Algunos escépticos y cínicos los Estados Unidos atribuyen estos hechos a la mala política de su nación en el tratamiento de las drogas. Uno de ellos, Gore Vidal, por ejemplo, dice que el buró de narcóticos y las leyes de policía sobre la materia han creado el problema, y que es sorprendente que en donde no se lucha, como en Inglaterra, contra el tráfico de drogas, éste no existe y su control está encomendado a los médicos, que autorizan a los adictos a comprar en una farmacia, a precios reducidos, la pequeña cuota personal. La mafia, claro, no puede entrar en ese negocio, porque no hay negocio. La política de los Estados Unidos, oficialmente, era hasta hace pocos meses la antagónica. Según declaró un asesor de la Casa Blanca, consistía en elevar el precio de las drogas, persiguiéndolas con todos los elementos de la policía, la guardia costanera, los servicios secretos, para que sólo estuviera al alcance de las clases más ricas. La mafia debió ver el negocio y entró con entusiasmo a buscar drogas dondequiera y a llevadas a los Estados Unidos, donde se valorizaban automáticamente de manera inverosímil.

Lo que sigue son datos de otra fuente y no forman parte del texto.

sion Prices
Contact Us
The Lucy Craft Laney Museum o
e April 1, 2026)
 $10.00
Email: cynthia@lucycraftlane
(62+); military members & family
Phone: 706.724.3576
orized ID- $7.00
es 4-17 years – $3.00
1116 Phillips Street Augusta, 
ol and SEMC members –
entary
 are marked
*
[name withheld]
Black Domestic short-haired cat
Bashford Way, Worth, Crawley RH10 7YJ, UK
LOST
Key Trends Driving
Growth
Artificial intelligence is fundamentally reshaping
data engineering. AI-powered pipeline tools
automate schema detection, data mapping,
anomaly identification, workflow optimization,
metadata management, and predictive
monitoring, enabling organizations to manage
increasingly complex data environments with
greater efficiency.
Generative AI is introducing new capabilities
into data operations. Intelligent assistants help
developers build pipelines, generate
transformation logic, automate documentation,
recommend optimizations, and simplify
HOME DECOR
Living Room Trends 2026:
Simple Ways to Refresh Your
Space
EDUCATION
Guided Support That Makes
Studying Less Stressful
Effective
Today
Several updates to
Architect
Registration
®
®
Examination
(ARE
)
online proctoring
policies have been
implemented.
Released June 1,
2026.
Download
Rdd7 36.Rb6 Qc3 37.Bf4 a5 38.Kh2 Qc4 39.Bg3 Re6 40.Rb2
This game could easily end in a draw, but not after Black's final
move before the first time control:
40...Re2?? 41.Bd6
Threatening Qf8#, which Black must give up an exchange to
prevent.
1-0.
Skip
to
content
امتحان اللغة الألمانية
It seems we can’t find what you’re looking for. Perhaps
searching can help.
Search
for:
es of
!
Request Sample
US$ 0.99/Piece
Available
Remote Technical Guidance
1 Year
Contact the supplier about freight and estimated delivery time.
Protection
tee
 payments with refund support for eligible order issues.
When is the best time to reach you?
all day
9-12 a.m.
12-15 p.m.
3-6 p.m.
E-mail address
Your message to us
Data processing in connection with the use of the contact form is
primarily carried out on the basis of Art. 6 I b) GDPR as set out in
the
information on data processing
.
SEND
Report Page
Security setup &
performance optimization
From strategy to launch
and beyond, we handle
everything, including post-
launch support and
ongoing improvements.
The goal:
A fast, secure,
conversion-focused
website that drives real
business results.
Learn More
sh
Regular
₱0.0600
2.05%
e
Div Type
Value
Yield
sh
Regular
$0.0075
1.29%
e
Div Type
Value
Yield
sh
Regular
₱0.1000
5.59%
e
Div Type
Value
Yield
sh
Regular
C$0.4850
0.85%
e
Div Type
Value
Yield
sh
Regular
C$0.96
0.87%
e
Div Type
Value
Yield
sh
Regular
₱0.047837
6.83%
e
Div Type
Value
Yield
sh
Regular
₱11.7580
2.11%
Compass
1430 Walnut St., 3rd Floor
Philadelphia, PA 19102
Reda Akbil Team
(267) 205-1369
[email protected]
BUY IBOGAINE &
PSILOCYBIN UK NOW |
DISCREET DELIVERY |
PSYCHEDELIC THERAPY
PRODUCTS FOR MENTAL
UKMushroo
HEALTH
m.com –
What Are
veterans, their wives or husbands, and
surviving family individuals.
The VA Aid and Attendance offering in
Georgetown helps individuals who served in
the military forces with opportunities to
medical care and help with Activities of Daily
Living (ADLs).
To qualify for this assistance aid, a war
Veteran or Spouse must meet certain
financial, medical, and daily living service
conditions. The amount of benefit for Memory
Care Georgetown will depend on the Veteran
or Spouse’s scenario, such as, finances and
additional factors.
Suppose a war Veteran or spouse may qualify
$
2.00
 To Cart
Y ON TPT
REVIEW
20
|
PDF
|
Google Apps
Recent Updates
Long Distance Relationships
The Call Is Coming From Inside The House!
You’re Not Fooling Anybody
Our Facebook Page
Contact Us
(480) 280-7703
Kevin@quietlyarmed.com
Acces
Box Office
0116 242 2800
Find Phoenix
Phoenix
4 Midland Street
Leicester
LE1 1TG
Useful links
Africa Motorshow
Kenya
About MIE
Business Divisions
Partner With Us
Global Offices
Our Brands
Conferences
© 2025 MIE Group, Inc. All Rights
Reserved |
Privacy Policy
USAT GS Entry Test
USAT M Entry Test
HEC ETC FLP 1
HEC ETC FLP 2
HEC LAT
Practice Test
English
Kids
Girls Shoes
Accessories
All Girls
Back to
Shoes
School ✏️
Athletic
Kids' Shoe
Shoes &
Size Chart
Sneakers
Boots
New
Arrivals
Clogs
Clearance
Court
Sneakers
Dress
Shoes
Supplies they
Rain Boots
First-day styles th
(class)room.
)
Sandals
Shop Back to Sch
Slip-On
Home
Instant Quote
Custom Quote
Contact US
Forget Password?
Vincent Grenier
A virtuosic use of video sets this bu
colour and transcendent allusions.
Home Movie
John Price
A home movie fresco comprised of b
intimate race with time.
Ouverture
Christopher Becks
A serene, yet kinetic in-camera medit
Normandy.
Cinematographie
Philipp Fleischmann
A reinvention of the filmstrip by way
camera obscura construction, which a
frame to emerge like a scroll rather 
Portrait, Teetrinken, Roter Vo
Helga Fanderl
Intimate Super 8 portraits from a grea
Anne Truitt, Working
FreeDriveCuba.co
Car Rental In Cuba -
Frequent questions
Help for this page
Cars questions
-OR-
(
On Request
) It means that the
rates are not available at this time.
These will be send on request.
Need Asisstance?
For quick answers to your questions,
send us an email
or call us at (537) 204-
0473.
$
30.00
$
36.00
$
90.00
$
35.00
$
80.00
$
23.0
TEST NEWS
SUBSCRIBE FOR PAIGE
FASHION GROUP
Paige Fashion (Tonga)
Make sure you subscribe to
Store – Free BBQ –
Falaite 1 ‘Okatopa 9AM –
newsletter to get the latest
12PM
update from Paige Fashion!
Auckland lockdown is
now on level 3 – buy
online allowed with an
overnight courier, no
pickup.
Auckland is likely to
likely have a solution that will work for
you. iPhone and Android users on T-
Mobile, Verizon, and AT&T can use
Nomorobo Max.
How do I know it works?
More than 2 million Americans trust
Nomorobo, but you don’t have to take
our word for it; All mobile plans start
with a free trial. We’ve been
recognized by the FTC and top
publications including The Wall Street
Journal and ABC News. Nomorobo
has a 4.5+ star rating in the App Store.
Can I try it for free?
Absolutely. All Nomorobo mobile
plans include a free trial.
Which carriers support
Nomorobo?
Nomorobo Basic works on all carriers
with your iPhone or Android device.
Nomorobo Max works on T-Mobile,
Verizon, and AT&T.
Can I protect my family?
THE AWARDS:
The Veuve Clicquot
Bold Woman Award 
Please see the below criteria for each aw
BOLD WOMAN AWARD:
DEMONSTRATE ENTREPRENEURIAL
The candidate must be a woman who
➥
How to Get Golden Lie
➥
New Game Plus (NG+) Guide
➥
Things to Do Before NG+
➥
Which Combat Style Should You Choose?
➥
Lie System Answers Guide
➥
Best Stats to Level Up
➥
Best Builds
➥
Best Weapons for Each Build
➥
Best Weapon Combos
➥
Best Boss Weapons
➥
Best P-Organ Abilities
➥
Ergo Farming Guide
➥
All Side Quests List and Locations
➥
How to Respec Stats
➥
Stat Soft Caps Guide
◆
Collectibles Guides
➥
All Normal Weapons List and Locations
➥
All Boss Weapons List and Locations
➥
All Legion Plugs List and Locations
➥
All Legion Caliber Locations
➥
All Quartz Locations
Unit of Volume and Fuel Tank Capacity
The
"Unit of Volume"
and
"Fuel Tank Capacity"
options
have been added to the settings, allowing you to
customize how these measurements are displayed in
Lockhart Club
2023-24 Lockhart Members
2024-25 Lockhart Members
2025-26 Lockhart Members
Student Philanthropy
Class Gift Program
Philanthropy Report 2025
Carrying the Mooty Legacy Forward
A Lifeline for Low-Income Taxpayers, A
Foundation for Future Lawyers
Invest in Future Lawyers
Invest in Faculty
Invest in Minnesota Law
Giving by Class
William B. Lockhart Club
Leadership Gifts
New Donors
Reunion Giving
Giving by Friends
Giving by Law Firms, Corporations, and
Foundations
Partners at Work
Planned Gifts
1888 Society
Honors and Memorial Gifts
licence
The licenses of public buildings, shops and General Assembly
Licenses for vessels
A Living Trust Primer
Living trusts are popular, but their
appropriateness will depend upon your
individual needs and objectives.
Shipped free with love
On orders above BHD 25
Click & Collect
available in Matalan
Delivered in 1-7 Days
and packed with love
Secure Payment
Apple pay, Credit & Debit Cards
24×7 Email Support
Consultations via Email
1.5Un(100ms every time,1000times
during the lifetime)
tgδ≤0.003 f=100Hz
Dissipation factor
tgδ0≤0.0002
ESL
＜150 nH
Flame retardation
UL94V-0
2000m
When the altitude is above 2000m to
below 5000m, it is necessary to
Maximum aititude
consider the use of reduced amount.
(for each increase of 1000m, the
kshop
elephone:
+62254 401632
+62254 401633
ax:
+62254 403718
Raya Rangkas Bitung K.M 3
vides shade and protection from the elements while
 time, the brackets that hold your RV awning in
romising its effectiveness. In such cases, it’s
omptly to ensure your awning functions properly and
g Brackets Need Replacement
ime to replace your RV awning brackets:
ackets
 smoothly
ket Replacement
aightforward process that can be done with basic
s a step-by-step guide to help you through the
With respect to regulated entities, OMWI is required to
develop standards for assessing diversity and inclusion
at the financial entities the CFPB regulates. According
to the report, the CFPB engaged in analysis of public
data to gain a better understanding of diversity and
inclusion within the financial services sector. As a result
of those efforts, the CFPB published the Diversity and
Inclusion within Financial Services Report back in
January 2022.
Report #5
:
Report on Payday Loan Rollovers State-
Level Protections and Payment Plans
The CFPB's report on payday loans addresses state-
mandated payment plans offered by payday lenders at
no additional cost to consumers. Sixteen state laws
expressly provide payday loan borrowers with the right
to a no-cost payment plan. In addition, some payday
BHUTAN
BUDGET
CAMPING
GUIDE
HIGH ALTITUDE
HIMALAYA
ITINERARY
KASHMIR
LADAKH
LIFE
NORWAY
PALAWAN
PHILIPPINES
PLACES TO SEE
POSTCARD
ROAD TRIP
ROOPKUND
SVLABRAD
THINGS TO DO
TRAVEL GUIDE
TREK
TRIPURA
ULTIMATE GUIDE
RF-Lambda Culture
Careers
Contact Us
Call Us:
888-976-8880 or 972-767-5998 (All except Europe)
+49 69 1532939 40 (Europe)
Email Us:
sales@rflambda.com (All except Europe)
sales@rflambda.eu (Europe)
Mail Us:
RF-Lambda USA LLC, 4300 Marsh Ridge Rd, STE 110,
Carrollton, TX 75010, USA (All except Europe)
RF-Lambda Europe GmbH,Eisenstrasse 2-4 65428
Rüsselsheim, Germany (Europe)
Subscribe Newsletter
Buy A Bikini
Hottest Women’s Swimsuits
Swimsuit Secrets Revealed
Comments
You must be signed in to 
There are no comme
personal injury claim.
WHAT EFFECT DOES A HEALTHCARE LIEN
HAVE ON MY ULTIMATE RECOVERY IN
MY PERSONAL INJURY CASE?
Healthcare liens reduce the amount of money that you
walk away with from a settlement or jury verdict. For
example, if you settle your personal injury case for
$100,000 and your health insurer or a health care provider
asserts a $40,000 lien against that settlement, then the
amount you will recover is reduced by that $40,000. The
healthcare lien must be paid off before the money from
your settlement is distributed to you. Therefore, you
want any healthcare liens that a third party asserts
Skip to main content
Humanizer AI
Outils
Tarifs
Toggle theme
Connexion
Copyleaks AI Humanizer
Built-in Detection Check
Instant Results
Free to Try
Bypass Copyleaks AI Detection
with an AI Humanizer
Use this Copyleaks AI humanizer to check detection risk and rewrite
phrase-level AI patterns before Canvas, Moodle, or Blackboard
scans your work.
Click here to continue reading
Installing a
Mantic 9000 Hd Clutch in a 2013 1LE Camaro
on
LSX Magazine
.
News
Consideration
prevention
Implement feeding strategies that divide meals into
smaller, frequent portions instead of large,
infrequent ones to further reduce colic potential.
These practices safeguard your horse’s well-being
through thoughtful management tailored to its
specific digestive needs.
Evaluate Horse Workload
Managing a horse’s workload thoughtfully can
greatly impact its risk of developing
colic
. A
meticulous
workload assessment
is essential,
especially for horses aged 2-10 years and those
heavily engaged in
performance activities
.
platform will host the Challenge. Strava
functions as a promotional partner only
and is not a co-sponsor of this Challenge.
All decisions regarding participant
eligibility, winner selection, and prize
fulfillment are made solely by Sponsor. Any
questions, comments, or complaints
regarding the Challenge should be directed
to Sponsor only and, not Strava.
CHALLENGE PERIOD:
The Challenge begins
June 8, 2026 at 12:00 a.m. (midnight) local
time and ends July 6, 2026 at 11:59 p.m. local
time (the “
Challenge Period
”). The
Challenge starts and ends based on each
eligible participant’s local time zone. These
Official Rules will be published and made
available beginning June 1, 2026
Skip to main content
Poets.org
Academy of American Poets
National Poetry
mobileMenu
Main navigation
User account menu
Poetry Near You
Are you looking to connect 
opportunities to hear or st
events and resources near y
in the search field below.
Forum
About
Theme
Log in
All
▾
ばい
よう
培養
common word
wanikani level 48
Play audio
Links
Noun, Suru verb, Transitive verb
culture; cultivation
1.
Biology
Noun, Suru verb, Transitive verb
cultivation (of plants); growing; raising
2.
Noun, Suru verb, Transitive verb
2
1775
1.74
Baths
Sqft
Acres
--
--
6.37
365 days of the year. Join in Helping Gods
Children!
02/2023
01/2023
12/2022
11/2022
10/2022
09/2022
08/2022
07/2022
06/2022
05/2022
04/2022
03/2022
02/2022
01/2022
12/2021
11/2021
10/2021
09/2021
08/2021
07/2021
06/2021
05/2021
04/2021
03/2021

El negocio pagaba la corrupción en todas partes, y los barcos, los aviones, las siembras de marihuana y cocaína, el establecimiento de laboratorios sofisticados en los países en desarrollo, la compra de autoridades, porque el socio involuntario era el organismo represivo de los Estados Unidos, que elevaba el precio de las drogas como una finalidad última de su trabajo, para quitarles la tentación a los adictos pobres.
Con su afición a las estadísticas, Gore Vidal sostiene que con su política, Inglaterra, con una población de más de cincuenta y cinco millones, tiene 1.800 adictos a la heroína, al paso que los Estados Unidos, con más de doscientos millones, tiene quinientos mil. Comoquiera que sea, Inglaterra no parece tener un problema de drogas, ni de mafias, ni de fantásticas conexiones mundiales para destruir la moral del pueblo británico. La mafia, y su consecuencia, la policía, están fuera del juego.
Y la prensa no tiene que dedicar tantos esfuerzos de investigación y tanto despliegue para atribuir periódicamente a uno u otro país el desorden que las drogas introdujeron súbitamente al suyo, apacible y tranquilo en los días de Eisenhower. Tampoco supo el veterano soldado de la guerra de Europa que decisiones de su gobierno podrían iniciar ese desastre nacional, cuando se enviara a jóvenes a pervertirse en la Indochina. De todas maneras algo anda mal, pero no por la Colombian Connection, que sería otro caso de un país pervertido por la mafia de las drogas, y no, súbitamente, un maestro de corrupción internacional. La coca, que solía masticar una minoría indígena en nuestras montañas aisladas, se convirtió en un artículo de lujo gracias a la política del gobierno norteamericano. Poco tuvimos que ver con ella, ni en sus orígenes, ni en sus fatales resultados. Pero ahora somos "The Colombian Connection".